PROVIDED RECORDS
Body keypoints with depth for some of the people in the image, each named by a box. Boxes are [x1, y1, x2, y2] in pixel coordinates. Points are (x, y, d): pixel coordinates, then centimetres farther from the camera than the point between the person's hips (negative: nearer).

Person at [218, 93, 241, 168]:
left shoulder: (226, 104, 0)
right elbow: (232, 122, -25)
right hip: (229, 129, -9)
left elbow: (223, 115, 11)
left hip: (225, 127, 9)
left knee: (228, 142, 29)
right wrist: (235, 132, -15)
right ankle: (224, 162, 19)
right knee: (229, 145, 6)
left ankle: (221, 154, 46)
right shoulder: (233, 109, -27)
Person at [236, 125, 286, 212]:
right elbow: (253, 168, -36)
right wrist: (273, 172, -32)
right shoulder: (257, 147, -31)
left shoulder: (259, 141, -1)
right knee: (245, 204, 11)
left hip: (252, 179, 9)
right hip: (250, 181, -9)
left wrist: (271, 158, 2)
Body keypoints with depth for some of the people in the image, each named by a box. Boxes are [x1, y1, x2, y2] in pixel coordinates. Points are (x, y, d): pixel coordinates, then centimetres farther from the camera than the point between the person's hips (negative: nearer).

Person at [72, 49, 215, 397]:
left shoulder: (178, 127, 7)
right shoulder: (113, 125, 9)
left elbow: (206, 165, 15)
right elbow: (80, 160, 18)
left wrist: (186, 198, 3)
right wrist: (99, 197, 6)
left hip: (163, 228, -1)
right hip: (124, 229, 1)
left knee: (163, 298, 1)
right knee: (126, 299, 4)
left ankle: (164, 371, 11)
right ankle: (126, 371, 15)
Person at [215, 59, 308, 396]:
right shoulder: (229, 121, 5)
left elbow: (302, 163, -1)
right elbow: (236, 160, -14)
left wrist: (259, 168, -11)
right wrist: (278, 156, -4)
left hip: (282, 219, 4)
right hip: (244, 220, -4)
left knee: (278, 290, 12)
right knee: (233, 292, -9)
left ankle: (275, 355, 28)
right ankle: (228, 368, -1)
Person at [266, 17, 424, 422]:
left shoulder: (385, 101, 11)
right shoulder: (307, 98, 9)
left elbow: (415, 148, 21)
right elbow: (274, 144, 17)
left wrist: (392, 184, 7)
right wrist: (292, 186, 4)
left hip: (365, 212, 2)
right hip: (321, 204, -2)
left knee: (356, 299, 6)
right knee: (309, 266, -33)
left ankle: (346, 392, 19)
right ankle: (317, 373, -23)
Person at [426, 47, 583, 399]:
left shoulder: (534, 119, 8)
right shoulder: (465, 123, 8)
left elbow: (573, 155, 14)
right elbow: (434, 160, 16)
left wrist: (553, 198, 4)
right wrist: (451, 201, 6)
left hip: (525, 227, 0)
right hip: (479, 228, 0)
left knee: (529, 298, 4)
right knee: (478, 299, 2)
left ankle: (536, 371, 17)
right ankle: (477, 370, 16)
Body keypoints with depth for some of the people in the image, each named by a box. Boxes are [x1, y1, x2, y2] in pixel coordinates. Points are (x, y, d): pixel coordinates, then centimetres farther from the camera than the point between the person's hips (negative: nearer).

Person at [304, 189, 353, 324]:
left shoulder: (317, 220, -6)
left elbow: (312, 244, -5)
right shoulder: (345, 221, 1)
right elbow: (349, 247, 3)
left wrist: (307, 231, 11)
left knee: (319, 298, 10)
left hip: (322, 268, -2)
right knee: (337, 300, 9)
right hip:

THE TASK
Rewrite all the entries with each "Person at" changed to "Subject at", keeping every other character as it is.

YOUR RESPONSE
Body keypoints with depth for some of the people in the image, each named by a box. Boxes are [x1, y1, x2, y2] in pixel coordinates. Points are (x, y, d): pixel coordinates, then centimetres farther from the camera than the point between the person's hips (negative: nearer).

Subject at [218, 93, 241, 168]:
left shoulder: (226, 104, 0)
right elbow: (232, 122, -25)
right hip: (229, 129, -9)
left elbow: (223, 115, 11)
left hip: (225, 127, 9)
left knee: (228, 142, 29)
right wrist: (235, 132, -15)
right ankle: (224, 162, 19)
right knee: (229, 145, 6)
left ankle: (221, 154, 46)
right shoulder: (233, 109, -27)
Subject at [236, 125, 286, 212]:
right elbow: (253, 168, -36)
right wrist: (273, 172, -32)
right shoulder: (257, 147, -31)
left shoulder: (259, 141, -1)
right knee: (245, 204, 11)
left hip: (252, 179, 9)
right hip: (250, 181, -9)
left wrist: (271, 158, 2)
Body keypoints with depth for some of the people in the image, each named by a box. Boxes are [x1, y1, x2, y2] in pixel coordinates. Points are (x, y, d): pixel coordinates, then centimetres farther from the camera than the point between the person's hips (negative: nearer).

Subject at [72, 49, 215, 397]:
left shoulder: (178, 127, 7)
right shoulder: (113, 125, 9)
left elbow: (206, 165, 15)
right elbow: (80, 160, 18)
left wrist: (186, 198, 3)
right wrist: (99, 197, 6)
left hip: (163, 228, -1)
right hip: (124, 229, 1)
left knee: (163, 298, 1)
right knee: (126, 299, 4)
left ankle: (164, 371, 11)
right ankle: (126, 371, 15)
Subject at [215, 59, 308, 396]:
right shoulder: (229, 121, 5)
left elbow: (302, 163, -1)
right elbow: (236, 160, -14)
left wrist: (259, 168, -11)
right wrist: (278, 156, -4)
left hip: (282, 219, 4)
right hip: (244, 220, -4)
left knee: (278, 290, 12)
right knee: (233, 292, -9)
left ankle: (275, 355, 28)
right ankle: (228, 368, -1)
Subject at [266, 17, 424, 422]:
left shoulder: (385, 101, 11)
right shoulder: (307, 98, 9)
left elbow: (415, 148, 21)
right elbow: (274, 144, 17)
left wrist: (392, 184, 7)
right wrist: (292, 186, 4)
left hip: (365, 212, 2)
right hip: (321, 204, -2)
left knee: (356, 299, 6)
right knee: (309, 266, -33)
left ankle: (346, 392, 19)
right ankle: (317, 373, -23)
Subject at [426, 47, 583, 399]:
left shoulder: (534, 119, 8)
right shoulder: (465, 123, 8)
left elbow: (573, 155, 14)
right elbow: (434, 160, 16)
left wrist: (553, 198, 4)
right wrist: (451, 201, 6)
left hip: (525, 227, 0)
right hip: (479, 228, 0)
left knee: (529, 298, 4)
right knee: (478, 299, 2)
left ankle: (536, 371, 17)
right ankle: (477, 370, 16)
Body keypoints with depth for some of the people in the image, each named by a box. Boxes are [x1, y1, x2, y2] in pixel coordinates. Points are (x, y, d): pixel coordinates, then centimetres farther from the camera than the point between the person's hips (negative: nearer).

Subject at [304, 189, 353, 324]:
left shoulder: (317, 220, -6)
left elbow: (312, 244, -5)
right shoulder: (345, 221, 1)
right elbow: (349, 247, 3)
left wrist: (307, 231, 11)
left knee: (319, 298, 10)
left hip: (322, 268, -2)
right knee: (337, 300, 9)
right hip:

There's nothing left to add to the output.